Posted on Tuesday, December 18 2018 @ 14:10:20 CET by


MSFT logo
In a post on Hacker News, former Microsoft Edge engineering intern Joshua Bakita claims Google is the reason why Microsoft is switching to Chromium. The developer claims the search giant kept making continuous changes to its web apps, causing them to break support with other browsers:
"For example, they may start integrating technologies for which they have exclusive, or at least 'special' access. Can you imagine if all of a sudden Google apps start performing better than anyone else's?"

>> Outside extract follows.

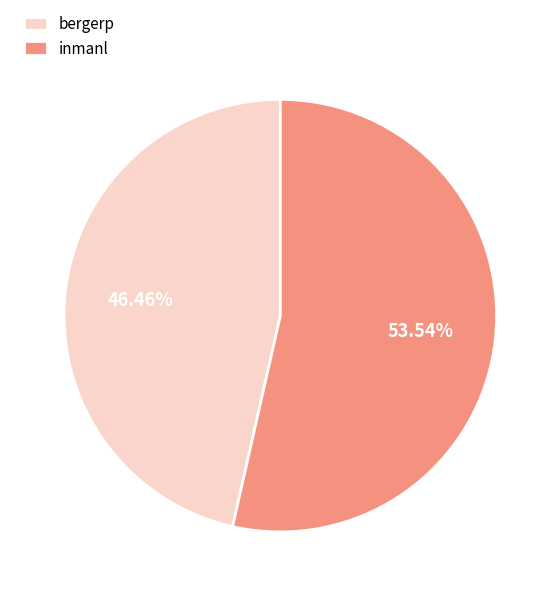

To the nearest percent, what percentage of the pie is inmanl?

54%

This is already happening. I very recently worked on the Edge team, and one of the reasons we decided to end EdgeHTML was because Google kept making changes to its sites that broke other browsers, and we couldn't keep up. For example, they recently added a hidden empty div over YouTube videos that causes our hardware acceleration fast-path to bail (should now be fixed in Win10 Oct update). Prior to that, our fairly state-of-the-art video acceleration put us well ahead of Chrome on video playback time on battery, but almost the instant they broke things on YouTube, they started advertising Chrome's dominance over Edge on video-watching battery life. What makes it so sad, is that their claimed dominance was not due to ingenious optimization work by Chrome, but due to a failure of YouTube. On the whole, they only made the web slower.

Now while I'm not sure I'm convinced that YouTube was changed intentionally to slow Edge, many of my co-workers are quite convinced - and they're the ones who looked into it personally. To add to this all, when we asked, YouTube turned down our request to remove the hidden empty div and did not elaborate further.

And this is only one case.
Part of the reason why Microsoft couldn't keep up is because the software giant tied the Edge feature update cycle to the release of Windows 10 feature updates. This will change with the introduction of the Chromium-based version of Edge, which will receive more frequent feature updates.